Después de superar las frecuentes turbulencias, a las diez y media de la mañana pude divisar a lo lejos, muy pequeñita, la Tour Eiffel, y aterrizamos sin contratiempos en el Charles de Gaulle. Este aeropuerto es más que eso, ya que es más bien un complejo aeroportuario, por sus dimensiones y distribución de las terminales. En el aeroparque hicimos el cambio, de la terminal A a la F, en un autobús; luego después de la una de la tarde, salimos hacia el Japón en otro tipo de avión más pequeño con más de trescientos pasajeros, y un poco más lento que el anterior, ya que volaba a ochocientos y pico de kilómetros por hora, en cambio el Jumbo, a veces superaba los mil.

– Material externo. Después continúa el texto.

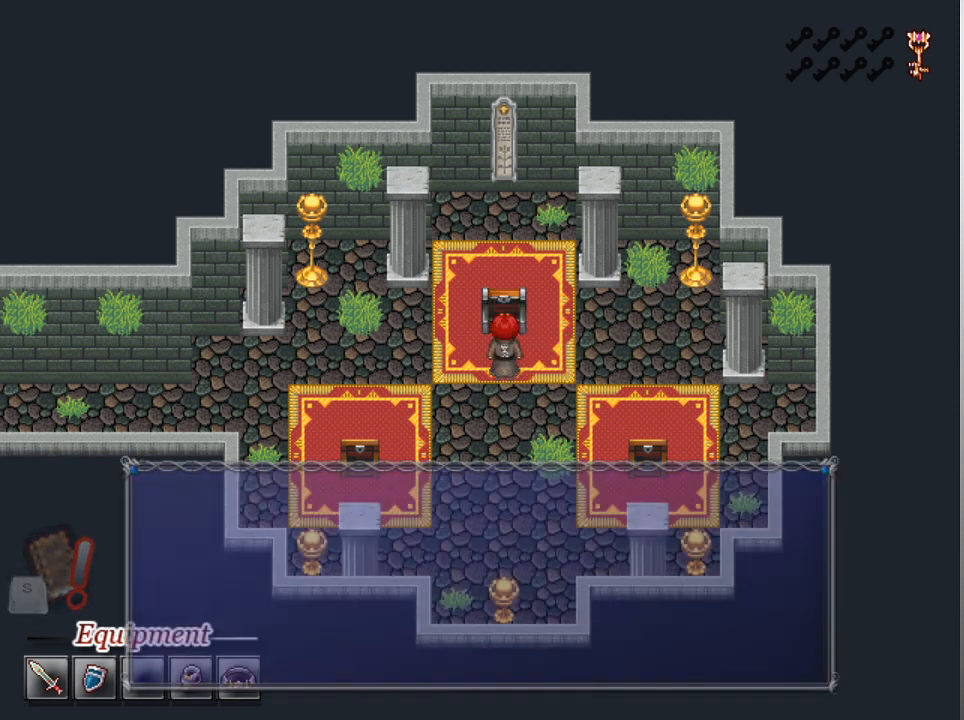
{"buttons": ["L1", "DPAD_LEFT"], "left_stick": "center", "events": [[67, "A", "up"], [167, "DPAD_LEFT", "down"], [200, "L1", "down"]]}
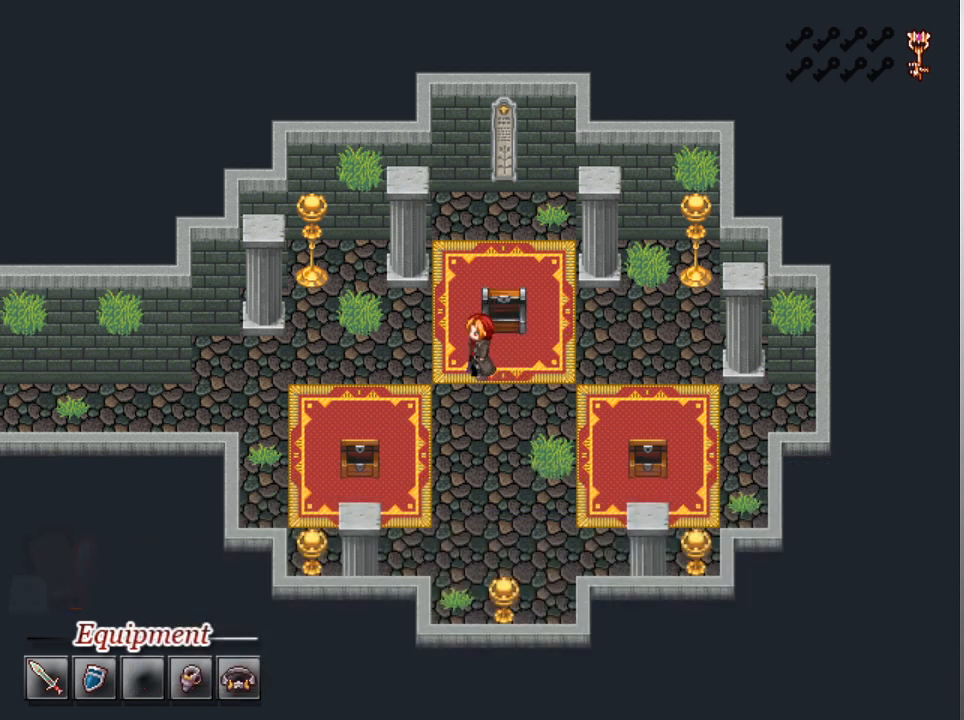
{"buttons": ["L1", "DPAD_LEFT"], "left_stick": "center", "events": []}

Este jet cuando sale de París, lo que hace es trazar una gigantesca parábola que dura más de doce horas, por encima de la frontera norte de Rusia, en lugar de las ocho horas y media que se tarda de Santo Domingo a París. Este recorrido se inicia sobrevolando los Países Bajos, parte de Escandinavia, incluyendo a Dinamarca y Suecia, -donde pude apreciar los campos nevados al atardecer-, y luego sigue subiendo en el trayecto hacia la helada Siberia. Así fueron quedando atrás, poco a poco, los meridianos que pasan por Grecia, Turquía, la Arabia Saudita, Irán, la India, Indonesia, Korea, etc.; y al final pasa relativamente cerca por las Islas Kuriles, cruza la isla principal del Japón llamada Honshu, da la vuelta por el mar y aterriza en Narita a sesenta kilómetros de Tokyo.
Desde el avión se pueden divisar los campos con sus parcelas muy bien delineadas y con la vegetación de pinos en las colinas conservada. Todo ello con predominio de los tonos grises. El aeropuerto internacional de Narita está construido por todo lo alto, sin escatimar recursos, y hoy en día es uno de los más elegantes, funcionales y confortables del mundo.
Como el aeroparque es muy grande con diferentes aduanas, ellos distribuyen los pasajeros de tal forma que no se formas grandes aglomeraciones. A pesar de ello, en la fila de inmigración apareció un coordinador de fila, que parecía un director de orquesta sinfónica por sus gestos, para distribuir los pasajeros con mayor eficiencia y rapidez.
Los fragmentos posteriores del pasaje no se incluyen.